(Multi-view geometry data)
<<<<

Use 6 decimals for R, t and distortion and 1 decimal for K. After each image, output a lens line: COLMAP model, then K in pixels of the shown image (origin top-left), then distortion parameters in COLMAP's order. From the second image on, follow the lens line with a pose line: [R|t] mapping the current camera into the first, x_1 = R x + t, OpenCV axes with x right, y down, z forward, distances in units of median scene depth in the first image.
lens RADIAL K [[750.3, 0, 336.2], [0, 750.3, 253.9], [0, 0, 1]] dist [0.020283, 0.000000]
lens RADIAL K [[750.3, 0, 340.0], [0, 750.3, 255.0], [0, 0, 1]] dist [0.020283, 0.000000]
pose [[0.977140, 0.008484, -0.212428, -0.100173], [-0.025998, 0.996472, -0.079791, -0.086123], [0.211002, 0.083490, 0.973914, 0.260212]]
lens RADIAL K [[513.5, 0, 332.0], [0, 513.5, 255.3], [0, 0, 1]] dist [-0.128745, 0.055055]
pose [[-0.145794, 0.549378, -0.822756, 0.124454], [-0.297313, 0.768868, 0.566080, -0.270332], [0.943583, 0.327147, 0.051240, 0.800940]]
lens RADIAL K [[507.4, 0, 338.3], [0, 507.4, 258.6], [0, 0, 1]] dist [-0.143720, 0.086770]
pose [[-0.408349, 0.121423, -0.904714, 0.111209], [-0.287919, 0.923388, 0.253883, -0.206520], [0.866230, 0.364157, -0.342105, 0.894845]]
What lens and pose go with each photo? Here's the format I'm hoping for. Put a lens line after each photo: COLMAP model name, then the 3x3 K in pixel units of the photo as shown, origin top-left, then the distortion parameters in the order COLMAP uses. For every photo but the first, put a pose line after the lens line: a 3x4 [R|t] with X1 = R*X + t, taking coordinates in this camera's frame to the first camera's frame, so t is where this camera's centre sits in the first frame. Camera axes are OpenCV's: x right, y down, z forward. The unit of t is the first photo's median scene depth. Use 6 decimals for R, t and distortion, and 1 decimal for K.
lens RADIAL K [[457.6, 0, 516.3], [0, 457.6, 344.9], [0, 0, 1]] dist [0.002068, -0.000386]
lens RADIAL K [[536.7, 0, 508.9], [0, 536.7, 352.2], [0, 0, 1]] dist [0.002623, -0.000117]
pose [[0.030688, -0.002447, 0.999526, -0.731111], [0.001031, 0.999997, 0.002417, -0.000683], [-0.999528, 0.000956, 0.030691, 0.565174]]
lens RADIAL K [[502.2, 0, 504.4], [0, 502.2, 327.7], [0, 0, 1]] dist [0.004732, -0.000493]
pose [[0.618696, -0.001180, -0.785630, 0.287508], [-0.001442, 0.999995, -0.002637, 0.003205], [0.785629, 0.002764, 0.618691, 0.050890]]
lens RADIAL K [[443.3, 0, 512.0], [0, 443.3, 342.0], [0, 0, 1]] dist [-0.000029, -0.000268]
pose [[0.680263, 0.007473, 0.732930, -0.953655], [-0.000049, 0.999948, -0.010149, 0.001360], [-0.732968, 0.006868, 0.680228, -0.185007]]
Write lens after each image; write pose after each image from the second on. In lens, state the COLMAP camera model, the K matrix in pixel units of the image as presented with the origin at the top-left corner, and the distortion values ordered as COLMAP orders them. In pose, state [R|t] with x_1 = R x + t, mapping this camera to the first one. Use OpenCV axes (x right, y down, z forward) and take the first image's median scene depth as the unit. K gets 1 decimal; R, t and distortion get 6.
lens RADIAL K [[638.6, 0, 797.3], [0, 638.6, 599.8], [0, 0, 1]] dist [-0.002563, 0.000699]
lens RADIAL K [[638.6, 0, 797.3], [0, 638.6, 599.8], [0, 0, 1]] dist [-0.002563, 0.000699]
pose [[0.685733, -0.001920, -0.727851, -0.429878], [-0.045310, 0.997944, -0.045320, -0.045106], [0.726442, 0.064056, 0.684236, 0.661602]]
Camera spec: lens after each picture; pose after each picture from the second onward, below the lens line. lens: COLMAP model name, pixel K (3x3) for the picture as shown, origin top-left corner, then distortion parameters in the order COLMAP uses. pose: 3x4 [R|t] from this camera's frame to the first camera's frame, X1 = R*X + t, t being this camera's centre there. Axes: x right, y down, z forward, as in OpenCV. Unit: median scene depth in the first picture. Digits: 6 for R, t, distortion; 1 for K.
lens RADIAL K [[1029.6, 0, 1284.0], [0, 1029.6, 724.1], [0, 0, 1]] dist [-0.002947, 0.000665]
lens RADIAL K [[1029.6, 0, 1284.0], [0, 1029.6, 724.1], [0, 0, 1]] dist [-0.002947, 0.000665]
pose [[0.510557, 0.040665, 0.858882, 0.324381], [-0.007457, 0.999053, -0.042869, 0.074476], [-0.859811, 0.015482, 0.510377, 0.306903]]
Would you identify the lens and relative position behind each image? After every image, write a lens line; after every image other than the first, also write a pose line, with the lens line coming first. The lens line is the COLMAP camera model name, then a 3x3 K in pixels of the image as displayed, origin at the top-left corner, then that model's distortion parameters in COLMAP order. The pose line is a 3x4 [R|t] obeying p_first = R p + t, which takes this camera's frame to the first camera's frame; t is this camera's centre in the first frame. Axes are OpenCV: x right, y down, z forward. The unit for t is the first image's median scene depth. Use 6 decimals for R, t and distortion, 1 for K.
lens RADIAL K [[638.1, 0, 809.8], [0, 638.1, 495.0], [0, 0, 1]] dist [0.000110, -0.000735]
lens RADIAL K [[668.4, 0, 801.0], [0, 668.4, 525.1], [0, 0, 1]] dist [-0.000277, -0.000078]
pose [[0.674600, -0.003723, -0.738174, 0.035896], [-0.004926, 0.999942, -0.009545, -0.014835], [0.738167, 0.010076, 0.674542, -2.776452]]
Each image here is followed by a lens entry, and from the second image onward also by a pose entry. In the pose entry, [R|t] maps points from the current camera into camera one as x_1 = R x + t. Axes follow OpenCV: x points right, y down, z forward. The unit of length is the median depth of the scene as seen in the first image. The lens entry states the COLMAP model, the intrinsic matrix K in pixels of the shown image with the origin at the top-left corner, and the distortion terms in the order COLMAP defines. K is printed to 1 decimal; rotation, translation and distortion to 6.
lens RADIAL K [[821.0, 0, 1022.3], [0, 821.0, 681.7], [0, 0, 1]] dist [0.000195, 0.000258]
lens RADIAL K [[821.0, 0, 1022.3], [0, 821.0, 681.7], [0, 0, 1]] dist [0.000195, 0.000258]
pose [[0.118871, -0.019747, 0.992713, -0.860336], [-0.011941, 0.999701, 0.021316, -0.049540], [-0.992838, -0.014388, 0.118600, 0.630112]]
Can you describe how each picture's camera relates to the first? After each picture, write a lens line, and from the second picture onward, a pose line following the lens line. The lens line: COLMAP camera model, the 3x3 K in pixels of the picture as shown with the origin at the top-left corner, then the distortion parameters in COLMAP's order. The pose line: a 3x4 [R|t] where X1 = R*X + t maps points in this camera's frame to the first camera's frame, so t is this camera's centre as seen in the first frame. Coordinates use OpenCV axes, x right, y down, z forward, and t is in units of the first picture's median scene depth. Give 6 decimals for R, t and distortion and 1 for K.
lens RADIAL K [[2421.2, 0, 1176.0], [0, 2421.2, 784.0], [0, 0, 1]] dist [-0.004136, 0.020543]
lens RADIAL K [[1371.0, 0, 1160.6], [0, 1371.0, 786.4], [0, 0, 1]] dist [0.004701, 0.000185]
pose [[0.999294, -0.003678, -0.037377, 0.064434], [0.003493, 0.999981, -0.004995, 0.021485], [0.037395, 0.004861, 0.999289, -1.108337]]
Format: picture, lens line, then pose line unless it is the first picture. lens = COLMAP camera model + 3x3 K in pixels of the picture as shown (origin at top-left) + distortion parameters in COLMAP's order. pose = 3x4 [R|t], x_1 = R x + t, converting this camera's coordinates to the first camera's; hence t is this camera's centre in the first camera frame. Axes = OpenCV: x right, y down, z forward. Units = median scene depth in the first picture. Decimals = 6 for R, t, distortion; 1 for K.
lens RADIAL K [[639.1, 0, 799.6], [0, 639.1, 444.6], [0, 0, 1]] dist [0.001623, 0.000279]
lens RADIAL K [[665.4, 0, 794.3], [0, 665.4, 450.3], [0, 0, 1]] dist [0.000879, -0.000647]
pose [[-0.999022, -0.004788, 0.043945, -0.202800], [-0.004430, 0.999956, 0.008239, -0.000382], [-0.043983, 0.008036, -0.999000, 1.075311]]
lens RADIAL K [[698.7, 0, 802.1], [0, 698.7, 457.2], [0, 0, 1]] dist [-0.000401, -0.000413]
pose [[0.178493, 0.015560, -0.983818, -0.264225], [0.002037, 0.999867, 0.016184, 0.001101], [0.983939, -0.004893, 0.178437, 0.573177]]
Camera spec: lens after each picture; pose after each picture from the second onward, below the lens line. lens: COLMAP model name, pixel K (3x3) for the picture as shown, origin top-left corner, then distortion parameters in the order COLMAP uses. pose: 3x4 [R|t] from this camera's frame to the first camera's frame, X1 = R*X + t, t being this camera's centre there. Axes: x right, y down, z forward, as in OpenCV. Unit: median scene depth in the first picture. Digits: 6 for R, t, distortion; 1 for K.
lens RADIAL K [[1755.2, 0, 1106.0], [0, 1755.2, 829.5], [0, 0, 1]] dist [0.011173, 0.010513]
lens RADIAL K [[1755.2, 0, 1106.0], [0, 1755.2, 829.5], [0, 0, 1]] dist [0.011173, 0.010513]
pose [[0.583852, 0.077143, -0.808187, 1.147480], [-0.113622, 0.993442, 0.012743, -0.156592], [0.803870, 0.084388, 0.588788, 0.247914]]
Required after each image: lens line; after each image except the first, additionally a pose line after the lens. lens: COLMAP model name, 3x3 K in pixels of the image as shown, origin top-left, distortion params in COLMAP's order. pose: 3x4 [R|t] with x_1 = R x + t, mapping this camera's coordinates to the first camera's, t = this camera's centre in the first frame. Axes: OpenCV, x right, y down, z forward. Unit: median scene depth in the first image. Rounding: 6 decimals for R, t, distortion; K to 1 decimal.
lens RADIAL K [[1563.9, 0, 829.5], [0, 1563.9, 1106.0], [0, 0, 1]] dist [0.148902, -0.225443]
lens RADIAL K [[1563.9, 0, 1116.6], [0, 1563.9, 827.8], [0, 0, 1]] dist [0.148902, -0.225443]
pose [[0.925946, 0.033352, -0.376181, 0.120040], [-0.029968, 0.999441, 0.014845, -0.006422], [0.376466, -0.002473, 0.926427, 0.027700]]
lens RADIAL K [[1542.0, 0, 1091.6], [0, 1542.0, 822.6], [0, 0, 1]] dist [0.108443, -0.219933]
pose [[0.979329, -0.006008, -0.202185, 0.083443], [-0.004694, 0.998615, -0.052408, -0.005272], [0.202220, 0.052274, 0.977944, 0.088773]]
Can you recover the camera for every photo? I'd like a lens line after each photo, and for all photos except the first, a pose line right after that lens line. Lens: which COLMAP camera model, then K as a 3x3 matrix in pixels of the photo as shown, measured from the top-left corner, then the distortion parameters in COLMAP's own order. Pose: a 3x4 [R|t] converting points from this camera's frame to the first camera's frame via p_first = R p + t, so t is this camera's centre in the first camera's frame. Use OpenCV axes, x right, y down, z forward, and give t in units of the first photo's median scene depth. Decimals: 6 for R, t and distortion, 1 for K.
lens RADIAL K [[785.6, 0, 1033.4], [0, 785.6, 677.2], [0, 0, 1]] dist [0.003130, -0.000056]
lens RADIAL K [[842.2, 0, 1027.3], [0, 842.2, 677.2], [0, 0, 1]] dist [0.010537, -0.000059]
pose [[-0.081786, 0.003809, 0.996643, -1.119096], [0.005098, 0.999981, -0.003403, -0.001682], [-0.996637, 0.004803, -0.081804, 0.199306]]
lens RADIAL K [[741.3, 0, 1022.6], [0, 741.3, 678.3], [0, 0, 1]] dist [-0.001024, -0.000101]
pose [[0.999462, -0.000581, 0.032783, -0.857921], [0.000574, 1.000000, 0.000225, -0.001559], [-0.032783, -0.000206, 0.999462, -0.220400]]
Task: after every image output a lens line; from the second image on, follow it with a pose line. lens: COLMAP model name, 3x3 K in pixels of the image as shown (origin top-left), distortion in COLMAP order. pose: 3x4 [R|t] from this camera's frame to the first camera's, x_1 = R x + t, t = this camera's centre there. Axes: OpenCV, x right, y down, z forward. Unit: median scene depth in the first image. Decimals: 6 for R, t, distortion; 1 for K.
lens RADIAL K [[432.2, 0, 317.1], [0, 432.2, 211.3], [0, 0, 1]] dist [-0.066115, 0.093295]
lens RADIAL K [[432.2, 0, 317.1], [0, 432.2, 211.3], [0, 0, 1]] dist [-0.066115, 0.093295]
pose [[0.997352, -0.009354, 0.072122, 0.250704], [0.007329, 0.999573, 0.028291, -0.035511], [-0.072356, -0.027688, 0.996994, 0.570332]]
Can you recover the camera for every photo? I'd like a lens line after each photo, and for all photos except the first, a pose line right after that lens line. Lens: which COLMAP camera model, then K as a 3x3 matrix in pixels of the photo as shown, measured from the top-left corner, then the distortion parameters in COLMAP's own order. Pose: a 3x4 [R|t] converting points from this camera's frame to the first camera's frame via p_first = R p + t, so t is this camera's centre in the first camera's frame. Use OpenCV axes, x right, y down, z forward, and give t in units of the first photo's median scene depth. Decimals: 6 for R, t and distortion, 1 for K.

>>>>

Output as a numbered list the lines from the start of the listing up to and including the line with "0.364157, -0.342105, 0.894845]]", omitting blank lines.

Output below –
1. Use 6 decimals for R, t and distortion and 1 decimal for K. After each image, output a lens line: COLMAP model, then K in pixels of the shown image (origin top-left), then distortion parameters in COLMAP's order. From the second image on, follow the lens line with a pose line: [R|t] mapping the current camera into the first, x_1 = R x + t, OpenCV axes with x right, y down, z forward, distances in units of median scene depth in the first image.
2. lens RADIAL K [[750.3, 0, 336.2], [0, 750.3, 253.9], [0, 0, 1]] dist [0.020283, 0.000000]
3. lens RADIAL K [[750.3, 0, 340.0], [0, 750.3, 255.0], [0, 0, 1]] dist [0.020283, 0.000000]
4. pose [[0.977140, 0.008484, -0.212428, -0.100173], [-0.025998, 0.996472, -0.079791, -0.086123], [0.211002, 0.083490, 0.973914, 0.260212]]
5. lens RADIAL K [[513.5, 0, 332.0], [0, 513.5, 255.3], [0, 0, 1]] dist [-0.128745, 0.055055]
6. pose [[-0.145794, 0.549378, -0.822756, 0.124454], [-0.297313, 0.768868, 0.566080, -0.270332], [0.943583, 0.327147, 0.051240, 0.800940]]
7. lens RADIAL K [[507.4, 0, 338.3], [0, 507.4, 258.6], [0, 0, 1]] dist [-0.143720, 0.086770]
8. pose [[-0.408349, 0.121423, -0.904714, 0.111209], [-0.287919, 0.923388, 0.253883, -0.206520], [0.866230, 0.364157, -0.342105, 0.894845]]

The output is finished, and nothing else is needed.